When asked about memorable Faculty cheers, Mr Eng cheekily remarked that they were none, mainly due to the fact that ‘students in my time were not really excited about cheering “Medicine, Medicine, all the way!”’
IMAGINED (BUT NOT IMAGINARY) COMMUNITIES
Over on the Year 1–4 side of the school, inter-House rivalry continues to be as fierce as it has ever been. We caught up with two Exco members from the Year 1–4 Houses, Ryan Lim (4C, Buckley House Captain) and Nicholas Lui (4E, Bayley Vice-Captain) to find out about the issues facing the Year 1–4 Houses and where they see the Houses headed.
Weighing most heavily on Ryan’s mind was the tug of loyalty that Rafflesians experience between commitments to the House and their various other commitments. Faced with a choice between House events on the one hand and CCA or schoolwork on the other, most Rafflesians would plump for the latter. A related problem that he perceives is how ‘(House events) are spread across the year and as such, have a lessened impact on Rafflesians.’
Ryan sees a possible way forward—to ‘(concentrate) Inter- House Competitions into two or three intense weeks, instead of spreading them over the whole year.’ Beyond just allowing for greater commitment to House events, such an approach ‘would also free up much time in the other parts of the year for … House EXCOs to conduct fun and meaningful activities for House members, a step up from the current fixed House meetings we now have.’
Interestingly enough, Ryan’s observations parallel part of the thinking that informed the Year 5–6 switch from faculties to Houses—to supplement competition with camaraderie, as a means of building up House (and hence school) identity. After all, a House cannot be just about inter- House competition results. Such a result-oriented approach would be unsustainable, as it would require the perpetuation of good results for a sense of House spirit. As Nicholas puts it, ‘House spirit must go beyond medals and trophies.’
For Nicholas, a House needs to be home-like. ‘I envision Bayley becoming a place where Bayleyeans will feel at home.
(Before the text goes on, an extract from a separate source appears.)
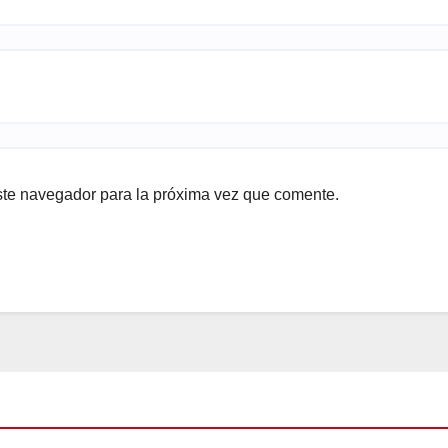
ste navegador para la próxima vez que comente.
DO
BLOG
LAS RELEVANTES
In this ideal Bayley, there would be a spirit of camaraderie, with seniors helping and guiding juniors in their schoolwork and other affairs.’
Such a sense of belonging is built on the notion of the House as an ‘imagined community’. It is imagined because this community is neither physically founded on geographical borders (Raffles is not that big yet) nor the constant, consistent face-to-face interaction of every member with every other member in the House. Instead, it is organically evolved from the shared experiences that members go through, ultimately forming a shared memory.
Returning to his earlier concerns Ryan shared that he sees these shared memories emerging both from competitions as well as non-competitive activities. He cites Dramafeste 2013 as his favourite House memory, but also hastens to add that ‘a House in Raffles should be a platform for students to add flavour to their experience in Raffles and have great things to look back on when they think about their Raffles journey’.
It’s a laudable vision that Rafflesian Times wholeheartedly endorses, and something which our Year 1–4 captains and Year 5–6 House Directorates are, without doubt, doing their best to realise for their fellow Rafflesians.